O deputado estadual Dilmar Dal Bosco (União Brasil) afirmou, nesta terça-feira (31), que a destituição do ex-secretário-chefe da Casa Civil, Mauro Carvalho, da presidência do Partido Renovação Democrática (PRD) foi resultado de articulação política em Brasília.
Segundo Dilmar, a decisão teria sido tomada a pedido do senador Wellington Fagundes (PL) e da deputada estadual Janaina Riva (MDB), que disputam, respectivamente, o Governo do Estado e uma vaga no Senado nas eleições deste ano.
Durante ato de filiação do União Brasil, o parlamentar afirmou que a mudança ocorreu de forma repentina e teria sido motivada por interesses eleitorais.
Dilmar relatou que estava em fase final de articulação para montagem de chapas proporcionais, envolvendo nomes que poderiam disputar vagas na Câmara Federal e na Assembleia Legislativa pelo PRD.
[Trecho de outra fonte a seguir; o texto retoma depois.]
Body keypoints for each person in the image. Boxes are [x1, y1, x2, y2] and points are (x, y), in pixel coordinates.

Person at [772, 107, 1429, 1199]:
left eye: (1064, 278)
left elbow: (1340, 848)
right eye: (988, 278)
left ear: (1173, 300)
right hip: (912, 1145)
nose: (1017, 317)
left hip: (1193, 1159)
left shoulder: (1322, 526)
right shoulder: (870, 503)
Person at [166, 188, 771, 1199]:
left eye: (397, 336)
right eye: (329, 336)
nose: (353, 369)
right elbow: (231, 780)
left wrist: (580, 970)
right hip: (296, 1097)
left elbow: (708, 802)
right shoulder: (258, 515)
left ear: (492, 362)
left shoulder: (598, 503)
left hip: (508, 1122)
Entre os nomes citados por ele estão a ex-prefeita de Sinop Rosana Martinelli, o secretário estadual de Segurança Pública, César Roveri, o presidente do Cipem, Ednei Blasius, e o deputado estadual Júlio Campos.
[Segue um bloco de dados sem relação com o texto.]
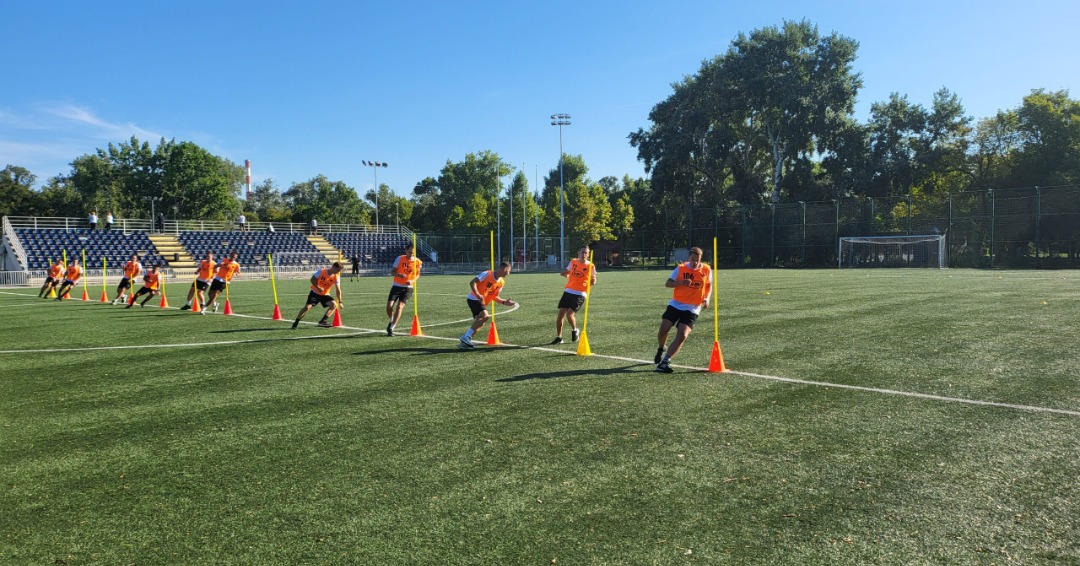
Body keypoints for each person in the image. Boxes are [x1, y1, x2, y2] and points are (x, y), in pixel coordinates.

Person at [654, 246, 712, 373]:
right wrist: (681, 283)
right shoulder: (680, 268)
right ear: (689, 258)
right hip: (676, 304)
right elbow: (668, 283)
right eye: (693, 259)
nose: (695, 262)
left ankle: (665, 361)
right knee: (663, 330)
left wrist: (707, 298)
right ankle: (661, 348)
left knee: (682, 335)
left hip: (693, 308)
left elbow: (708, 285)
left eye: (698, 260)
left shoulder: (706, 269)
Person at [458, 262, 516, 350]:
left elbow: (495, 297)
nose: (509, 273)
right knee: (485, 316)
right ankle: (466, 337)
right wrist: (478, 295)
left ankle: (465, 342)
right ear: (504, 269)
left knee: (480, 322)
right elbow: (472, 282)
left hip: (480, 302)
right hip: (473, 299)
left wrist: (504, 302)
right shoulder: (487, 274)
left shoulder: (501, 282)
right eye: (508, 271)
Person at [551, 245, 597, 344]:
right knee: (560, 315)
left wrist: (593, 281)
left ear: (588, 254)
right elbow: (567, 273)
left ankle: (575, 330)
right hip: (568, 291)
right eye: (582, 252)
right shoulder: (573, 262)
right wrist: (564, 273)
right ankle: (559, 337)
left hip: (580, 293)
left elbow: (593, 281)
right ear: (578, 253)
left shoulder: (591, 266)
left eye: (586, 253)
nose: (584, 254)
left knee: (569, 314)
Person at [291, 262, 344, 329]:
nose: (338, 272)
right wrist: (318, 287)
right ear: (333, 267)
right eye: (338, 270)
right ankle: (296, 321)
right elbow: (312, 279)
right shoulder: (321, 271)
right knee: (307, 308)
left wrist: (340, 302)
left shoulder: (336, 277)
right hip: (315, 293)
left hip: (325, 295)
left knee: (334, 305)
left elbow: (338, 289)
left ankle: (323, 321)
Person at [385, 244, 422, 336]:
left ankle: (391, 327)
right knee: (389, 306)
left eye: (413, 253)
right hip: (396, 286)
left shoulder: (417, 261)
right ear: (406, 250)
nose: (411, 254)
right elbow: (392, 271)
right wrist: (399, 275)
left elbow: (418, 274)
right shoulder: (399, 258)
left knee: (400, 307)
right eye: (409, 252)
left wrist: (412, 280)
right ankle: (392, 318)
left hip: (408, 288)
Diante do novo cenário, o deputado afirmou que o União Brasil deve absorver lideranças que migrariam para o PRD. Segundo ele, vereadores ligados à sigla já buscam saída e pedem liberação para mudança partidária.
Dilmar também criticou os adversários políticos, afirmando que eles podem ficar apenas com a estrutura formal do partido, sem base de apoio.
Por fim, o parlamentar avaliou que a estratégia teria efeito contrário ao esperado e pode fortalecer grupos adversários, incluindo lideranças como Otaviano Pivetta e Mauro Mendes.